Tuesday, January 11, 2011 1:09:15 PM

Post# of 51
[an article from last Sept. 2010]

http://www.ocbj.com/news/2010/sep/07/pacific-mercantile-strikes-deal-regulators-shore-b/

The parent of Costa Mesa’s Pacific Mercantile Bank, the largest homegrown bank in the county by assets, has struck a consent order with federal and state regulators to reduce problem loans and assets while strengthening capital reserves.

The written agreement with the Federal Reserve Bank of San Francisco and order from the California Department of Financial Institutions went into affect Aug. 31. It wasn’t published by regulators until Tuesday.

The directive comes less than two weeks after Pacific Mercantile took a major writedown in the second quarter, pushing its losses to $12 million in the quarter.
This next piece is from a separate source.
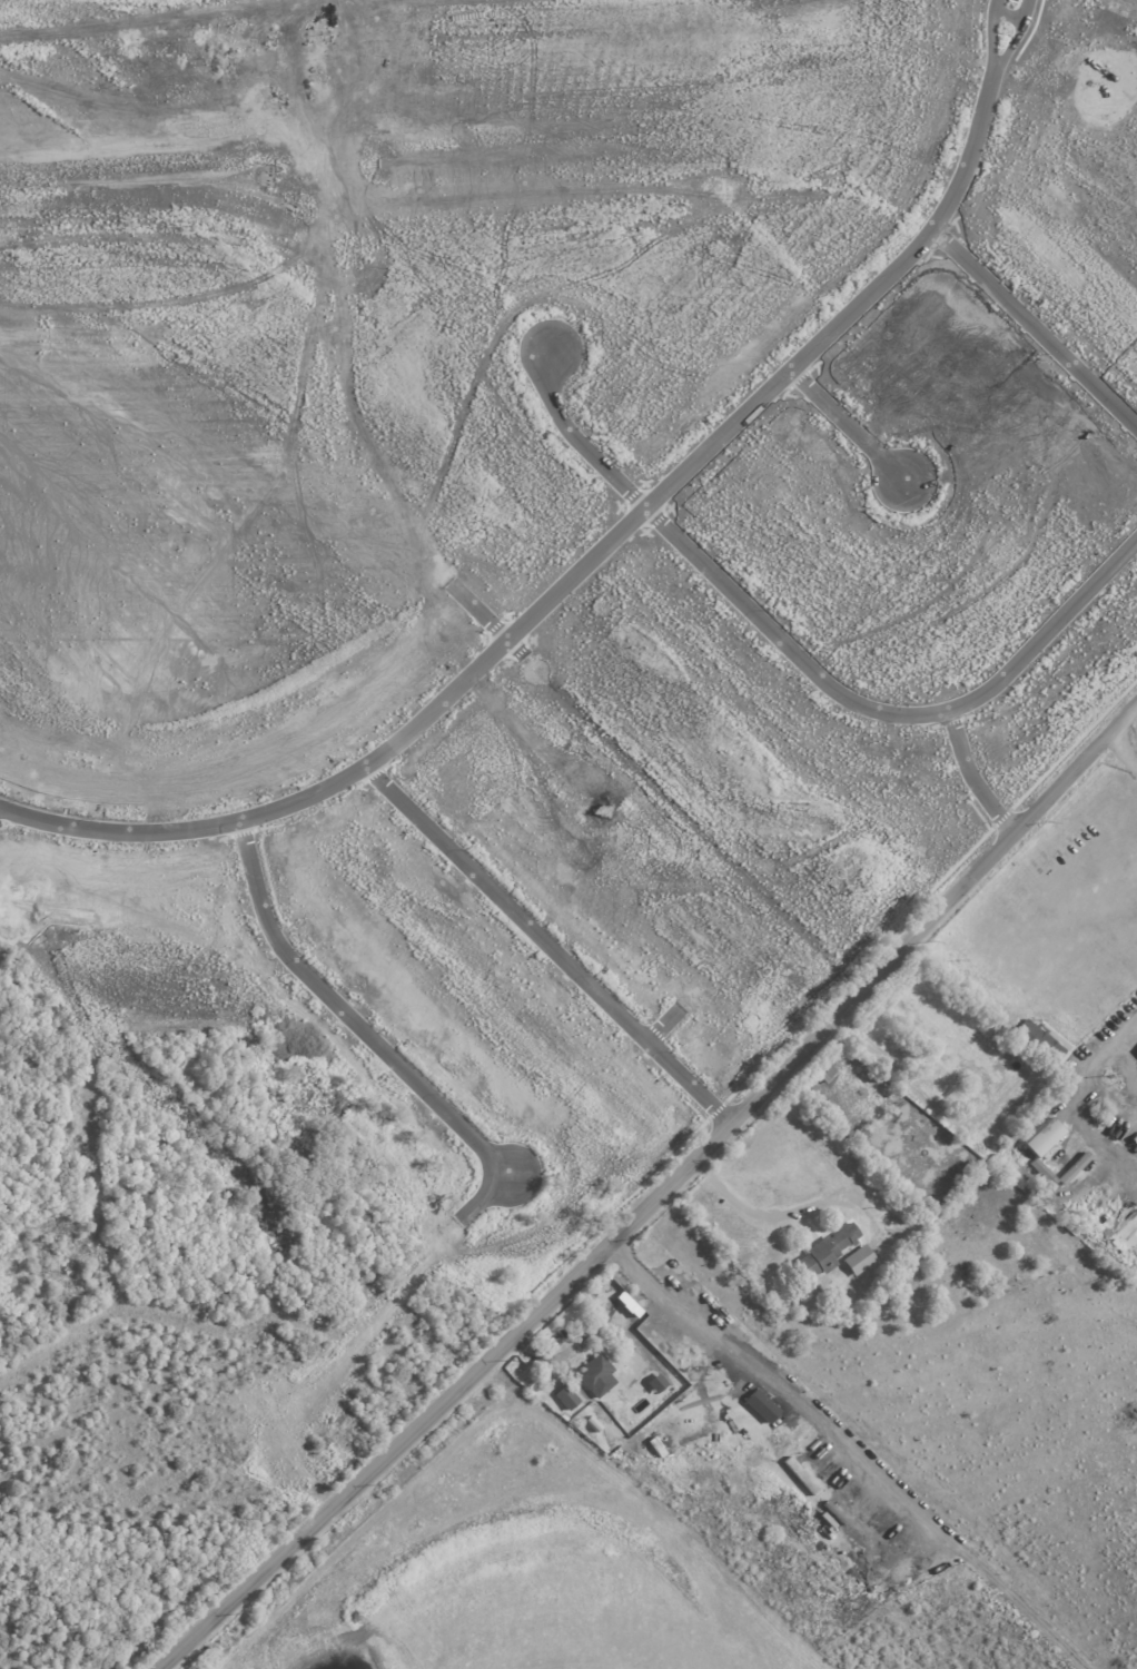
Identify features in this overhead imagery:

The operational and compliance requirements announced Tuesday are intended to “address the adverse consequences that the economic recession has had on the quality of our loan portfolio and our operating results,” and “increase our capital to strengthen our ability to weather any further adverse conditions,” bank officials said in a released statement Tuesday morning.

In addition the bank may not pay or declare dividends, repurchase shares, make payments on trust preferred securities or incur or guarantee debt without regulatory approval.

Chief Executive Raymond Dellerba said in a press release the bank and its holding company have made progress on several of the consent order requirements and is committed to achieving all of them.

The bank remains “well capitalized” by regulator standards with a ratio of total capital-to-risk weighted assets at 10.6%, slightly above the 10% threshold that marks financial strength of banks.

Nevertheless, Pacific Mercantile must submit an approved capital plan for the bank and holding company to regulators and then implement it.

It also must raise additional capital, generate earnings or reduce tangible assets—or a combination of the three—by Jan. 31, 2011.

The bank raised $12.6 million in the second quarter by selling preferred shares.

Like other banks, PMBC is working through some loan issues, according to an analysis for the Business Journal by Anaheim-based Findley Reports Inc.

Pacific Mercantile, which controls $1.1 billion in assets, scored 66% on what’s known as a Texas ratio, a measurement of bank health that compares bad loans to how much shareholders would be owed if the bank failed.

The lower the score, the better, with a score higher than 100% indicating a bank could be teetering. Anything higher than 50% starts to get the attention of regulators and other bank watchers.

Pacific Mercantile has about $16 million in noncurrent loans, or those 90 days or more past due.

Through the first half off the year, the bank set aside $23.3 million for bad loans.